Robert Miller is no Tony Soprano, however. It’s a first class life for this billionaire empire manager in that bigger town across the river from Jersey. His wife Ellen (Susan Sarandon), is up to her ears in charities. Their daughter, Brooke (Brit Marling), works for dad at the firm. She’s forthright and thorough, and looks like the person who’ll be running the show when Robert hangs it up.
There is also Julie (Laetitia Casta), who plays a French painter. Robert has invested in her because she has great taste and can spot works of art that are sure to rise in price so Robert can make even more money buying and selling. Julie and Robert are also lovers.

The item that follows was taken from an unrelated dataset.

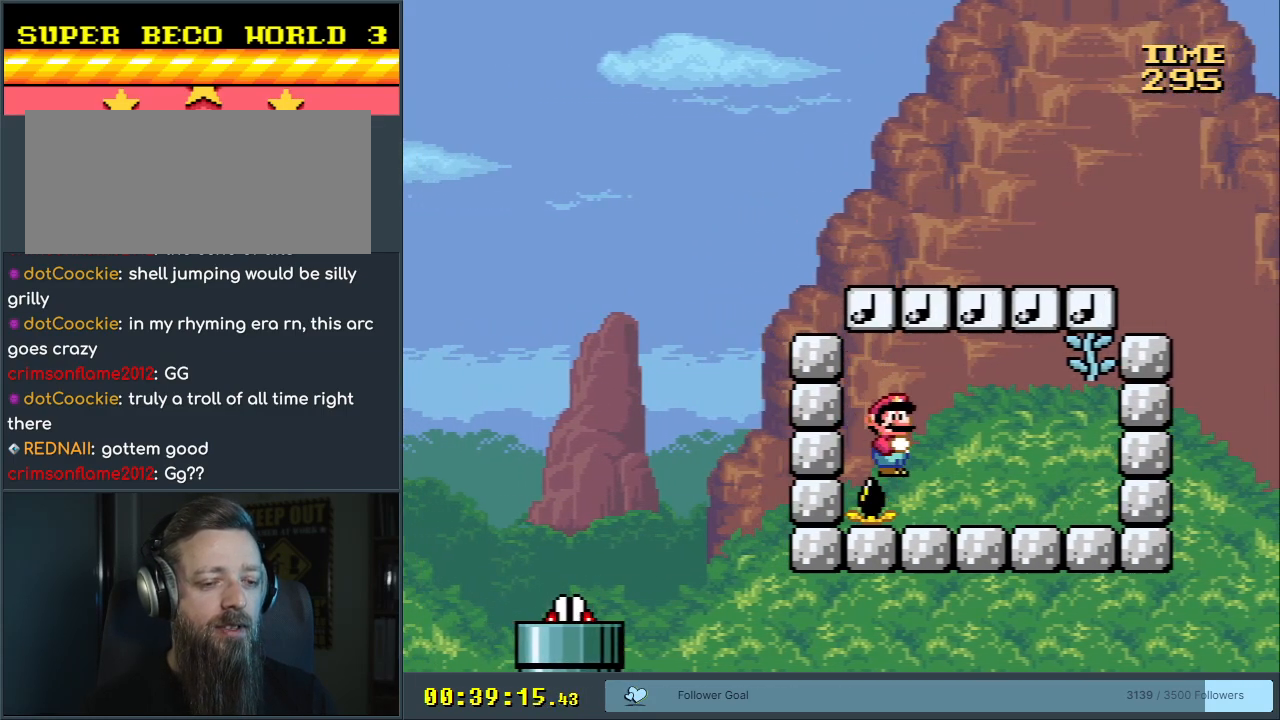
{"buttons": ["Y", "DPAD_RIGHT"], "events": [[67, "DPAD_RIGHT", "up"], [283, "B", "up"], [350, "DPAD_RIGHT", "down"]]}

James Mayfield (Graydon Carter) heads another investment business, and seems to be dragging his feet about signing the contract to buy most of Miller’s concern. In private, Robert appears worried about the deal stalling out.
Meanwhile, on another set of books, Miller’s company actually has nary a paddle up Money Creek. Not a good thing for a man trying to sell his company while keeping that important information from his prospective buyer.
As Miller says, “A business must project success,” even when it’s not.
At about signing time when Robert and Julie are motoring upstate to a private hideaway, Miller dozes off while driving through the dark night. Julie’s Mercedes-Benz careens off an abutment and flips several times. Julie is killed. Robert is injured but not to the degree that he can’t get away from the car before it bursts into flames with his companion’s body still inside.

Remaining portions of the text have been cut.